GSA spokesman Paul Hughes said then that there was interest in the lighthouse, but he did not know how many parties were in the mix. He noted then that if no suitable steward was found, the light would be available to the public via auction.
The Cleveland lighthouse stands 50 feet tall. The steel tower dates from 1911. While it is only accessible by boat, it has spectacular views of the city skyline.
The auction is slated to begin June 30, GSA said. More information is available online through GSA.
The other three lighthouses up for auction are Penfield Reef Lighthouse in Fairfield, Connecticut; Stratford Shoal Light in the middle of Long Island Sound between New York and Connecticut; and Keweenaw Waterway Lower Entrance Light in Chassell, Michigan.
The six offered for free to a qualifying party willing to maintain and preserve them and make them publicly available for educational, recreational or cultural purposes, include the 34-foot-tall Plymouth/Gurnet Light in Massachusetts. The octagonal wooden structure dates to 1842, although a lighthouse has been at the site since 1768. A previous beacon at the site was staffed by America’s first female lighthouse keeper.
The Warwick Neck Light, in Warwick, Rhode Island, is a 51-foot tall structure that dates to 1827, and was an important navigation tool for mariners making their way to Providence, Kelly told AP. That is his favorite of the group.
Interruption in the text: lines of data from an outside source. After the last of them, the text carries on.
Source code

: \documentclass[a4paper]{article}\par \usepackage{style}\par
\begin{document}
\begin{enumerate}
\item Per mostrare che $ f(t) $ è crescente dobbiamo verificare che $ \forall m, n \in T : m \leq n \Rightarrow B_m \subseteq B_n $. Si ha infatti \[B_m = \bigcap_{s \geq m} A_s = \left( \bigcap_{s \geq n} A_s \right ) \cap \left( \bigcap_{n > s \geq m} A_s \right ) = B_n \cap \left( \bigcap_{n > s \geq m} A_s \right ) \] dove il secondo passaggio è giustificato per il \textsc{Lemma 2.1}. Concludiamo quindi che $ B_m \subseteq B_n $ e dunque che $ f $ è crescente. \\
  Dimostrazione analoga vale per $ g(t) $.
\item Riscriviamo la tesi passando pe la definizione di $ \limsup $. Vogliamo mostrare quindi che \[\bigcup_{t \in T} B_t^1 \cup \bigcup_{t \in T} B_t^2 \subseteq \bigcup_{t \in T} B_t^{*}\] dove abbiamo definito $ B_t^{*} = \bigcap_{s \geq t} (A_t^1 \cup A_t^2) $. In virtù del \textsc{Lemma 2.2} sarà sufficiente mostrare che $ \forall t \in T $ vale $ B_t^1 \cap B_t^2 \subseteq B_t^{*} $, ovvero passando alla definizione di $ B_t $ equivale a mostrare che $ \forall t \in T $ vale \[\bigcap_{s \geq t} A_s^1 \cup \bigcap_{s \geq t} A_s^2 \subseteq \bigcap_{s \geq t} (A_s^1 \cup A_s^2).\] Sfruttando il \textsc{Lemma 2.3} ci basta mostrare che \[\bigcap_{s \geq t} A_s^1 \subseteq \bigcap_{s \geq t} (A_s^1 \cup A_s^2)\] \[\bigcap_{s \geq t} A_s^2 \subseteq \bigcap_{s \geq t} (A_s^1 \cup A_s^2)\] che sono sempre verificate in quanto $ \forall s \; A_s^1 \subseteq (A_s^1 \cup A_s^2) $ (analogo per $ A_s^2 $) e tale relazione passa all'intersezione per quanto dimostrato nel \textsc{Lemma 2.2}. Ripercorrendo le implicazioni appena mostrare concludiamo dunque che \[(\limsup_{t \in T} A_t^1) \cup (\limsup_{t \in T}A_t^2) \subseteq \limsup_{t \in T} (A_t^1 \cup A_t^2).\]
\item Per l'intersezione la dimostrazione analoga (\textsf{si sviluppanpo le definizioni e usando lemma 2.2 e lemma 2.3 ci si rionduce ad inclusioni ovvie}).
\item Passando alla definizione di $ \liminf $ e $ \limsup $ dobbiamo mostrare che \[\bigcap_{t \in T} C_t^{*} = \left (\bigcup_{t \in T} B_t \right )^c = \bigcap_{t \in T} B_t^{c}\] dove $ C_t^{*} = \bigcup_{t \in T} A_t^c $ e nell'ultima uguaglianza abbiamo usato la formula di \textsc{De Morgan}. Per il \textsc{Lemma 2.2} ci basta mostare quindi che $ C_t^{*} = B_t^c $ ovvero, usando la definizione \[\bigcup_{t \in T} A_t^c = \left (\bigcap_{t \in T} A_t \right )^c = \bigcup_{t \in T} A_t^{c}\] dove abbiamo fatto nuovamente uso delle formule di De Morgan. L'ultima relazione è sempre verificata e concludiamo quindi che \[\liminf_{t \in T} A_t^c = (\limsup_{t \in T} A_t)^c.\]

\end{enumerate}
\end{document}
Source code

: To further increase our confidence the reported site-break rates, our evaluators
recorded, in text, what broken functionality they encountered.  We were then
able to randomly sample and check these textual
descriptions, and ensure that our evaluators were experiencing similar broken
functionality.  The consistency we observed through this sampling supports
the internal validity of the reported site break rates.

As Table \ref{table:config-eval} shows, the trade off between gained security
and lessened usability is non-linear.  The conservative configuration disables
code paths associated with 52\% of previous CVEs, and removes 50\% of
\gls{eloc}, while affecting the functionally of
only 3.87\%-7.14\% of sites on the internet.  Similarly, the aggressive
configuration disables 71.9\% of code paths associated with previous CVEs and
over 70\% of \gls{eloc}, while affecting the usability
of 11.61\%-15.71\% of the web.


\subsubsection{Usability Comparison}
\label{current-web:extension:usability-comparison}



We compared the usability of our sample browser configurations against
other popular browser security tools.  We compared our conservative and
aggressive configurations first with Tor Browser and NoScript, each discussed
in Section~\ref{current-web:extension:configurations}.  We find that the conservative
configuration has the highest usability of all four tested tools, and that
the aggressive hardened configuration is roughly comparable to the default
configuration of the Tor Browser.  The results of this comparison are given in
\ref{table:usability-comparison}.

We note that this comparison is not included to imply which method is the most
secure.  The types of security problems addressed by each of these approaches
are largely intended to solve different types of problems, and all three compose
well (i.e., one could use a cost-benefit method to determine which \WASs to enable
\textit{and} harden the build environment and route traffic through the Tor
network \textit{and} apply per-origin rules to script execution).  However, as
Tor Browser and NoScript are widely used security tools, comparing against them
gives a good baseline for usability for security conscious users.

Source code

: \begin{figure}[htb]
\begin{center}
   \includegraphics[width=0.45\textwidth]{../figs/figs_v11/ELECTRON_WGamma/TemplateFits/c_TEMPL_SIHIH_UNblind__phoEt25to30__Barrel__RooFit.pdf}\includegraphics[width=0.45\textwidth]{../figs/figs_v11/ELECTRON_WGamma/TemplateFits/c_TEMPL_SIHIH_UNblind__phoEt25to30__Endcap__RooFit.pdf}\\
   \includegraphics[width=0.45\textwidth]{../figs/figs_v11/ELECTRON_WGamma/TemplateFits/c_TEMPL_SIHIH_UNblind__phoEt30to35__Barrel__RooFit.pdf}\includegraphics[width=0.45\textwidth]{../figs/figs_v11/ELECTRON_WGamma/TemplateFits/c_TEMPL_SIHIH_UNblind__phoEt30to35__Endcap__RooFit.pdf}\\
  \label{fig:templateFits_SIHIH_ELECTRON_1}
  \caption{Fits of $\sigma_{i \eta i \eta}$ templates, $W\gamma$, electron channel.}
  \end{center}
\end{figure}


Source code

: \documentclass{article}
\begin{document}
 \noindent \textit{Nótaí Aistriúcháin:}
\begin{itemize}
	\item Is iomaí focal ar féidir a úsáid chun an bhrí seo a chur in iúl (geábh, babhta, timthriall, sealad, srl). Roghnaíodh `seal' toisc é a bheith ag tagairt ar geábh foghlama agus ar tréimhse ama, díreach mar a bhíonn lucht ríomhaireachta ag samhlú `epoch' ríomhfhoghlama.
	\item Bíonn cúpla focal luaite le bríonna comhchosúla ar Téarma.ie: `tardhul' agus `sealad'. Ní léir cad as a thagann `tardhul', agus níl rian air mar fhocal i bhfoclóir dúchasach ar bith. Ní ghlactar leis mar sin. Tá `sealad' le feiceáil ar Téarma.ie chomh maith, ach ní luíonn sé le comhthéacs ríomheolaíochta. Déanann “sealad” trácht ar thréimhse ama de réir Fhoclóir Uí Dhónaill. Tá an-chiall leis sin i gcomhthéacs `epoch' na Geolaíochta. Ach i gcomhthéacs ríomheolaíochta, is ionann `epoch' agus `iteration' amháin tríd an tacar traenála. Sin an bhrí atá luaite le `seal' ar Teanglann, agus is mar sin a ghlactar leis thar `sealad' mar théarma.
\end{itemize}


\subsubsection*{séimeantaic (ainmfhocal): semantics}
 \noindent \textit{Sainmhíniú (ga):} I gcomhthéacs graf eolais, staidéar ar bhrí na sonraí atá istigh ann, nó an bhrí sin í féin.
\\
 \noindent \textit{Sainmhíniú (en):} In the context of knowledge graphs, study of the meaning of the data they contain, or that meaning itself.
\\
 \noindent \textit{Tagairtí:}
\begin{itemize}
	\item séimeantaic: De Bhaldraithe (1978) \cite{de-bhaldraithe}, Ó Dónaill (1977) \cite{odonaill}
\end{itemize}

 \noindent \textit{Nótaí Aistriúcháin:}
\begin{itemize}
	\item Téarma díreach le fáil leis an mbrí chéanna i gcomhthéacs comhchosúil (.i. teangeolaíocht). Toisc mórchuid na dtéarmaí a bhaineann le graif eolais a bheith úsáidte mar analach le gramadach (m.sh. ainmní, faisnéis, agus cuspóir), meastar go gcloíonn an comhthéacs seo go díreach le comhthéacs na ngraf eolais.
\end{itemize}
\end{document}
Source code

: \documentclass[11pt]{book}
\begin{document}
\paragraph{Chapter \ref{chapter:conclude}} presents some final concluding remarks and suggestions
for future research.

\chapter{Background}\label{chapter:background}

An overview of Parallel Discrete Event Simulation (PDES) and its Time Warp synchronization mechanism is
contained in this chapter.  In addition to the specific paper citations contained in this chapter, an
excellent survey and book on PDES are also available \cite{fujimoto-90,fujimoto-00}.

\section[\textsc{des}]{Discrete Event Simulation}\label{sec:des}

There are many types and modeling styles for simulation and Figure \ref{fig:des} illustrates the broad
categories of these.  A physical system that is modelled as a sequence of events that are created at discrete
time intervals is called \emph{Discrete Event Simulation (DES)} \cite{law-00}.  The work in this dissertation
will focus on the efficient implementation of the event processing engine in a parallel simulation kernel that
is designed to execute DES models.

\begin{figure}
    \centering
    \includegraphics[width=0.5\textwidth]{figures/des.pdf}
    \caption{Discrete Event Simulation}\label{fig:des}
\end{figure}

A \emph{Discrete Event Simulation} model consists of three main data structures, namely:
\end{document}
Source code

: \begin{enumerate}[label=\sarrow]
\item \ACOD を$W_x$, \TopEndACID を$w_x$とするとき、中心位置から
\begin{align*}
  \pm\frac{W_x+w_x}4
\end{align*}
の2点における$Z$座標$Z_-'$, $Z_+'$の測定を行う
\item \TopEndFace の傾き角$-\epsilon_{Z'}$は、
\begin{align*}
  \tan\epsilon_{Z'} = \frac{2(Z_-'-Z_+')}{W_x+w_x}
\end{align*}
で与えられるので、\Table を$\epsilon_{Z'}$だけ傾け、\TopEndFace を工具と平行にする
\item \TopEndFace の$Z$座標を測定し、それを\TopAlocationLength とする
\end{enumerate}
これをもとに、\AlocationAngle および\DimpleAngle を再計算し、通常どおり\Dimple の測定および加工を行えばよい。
The other four being offered at no cost are Lynde Point Lighthouse in Old Saybrook, Connecticut; Nobska Lighthouse in Falmouth, Massachusetts; Little Mark Island and Monument in Harpswell, Maine; and Erie Harbor North Pier Lighthouse in Pennsylvania.
GSA has been transferring ownership of lighthouses since Congress passed the National Historic Lighthouse Preservation Act in 2000. About 150 lighthouses have been transferred, 80 or so given away and another 70 auctioned, raising more than $10 million.
Some are already maintained by nonprofits and those agencies will have the opportunity to apply to continue doing do, Kelly said.
Some have been converted into private residences by people who want a unique living situation, Kelly said.
“They all have their own interesting history,” Kelly said.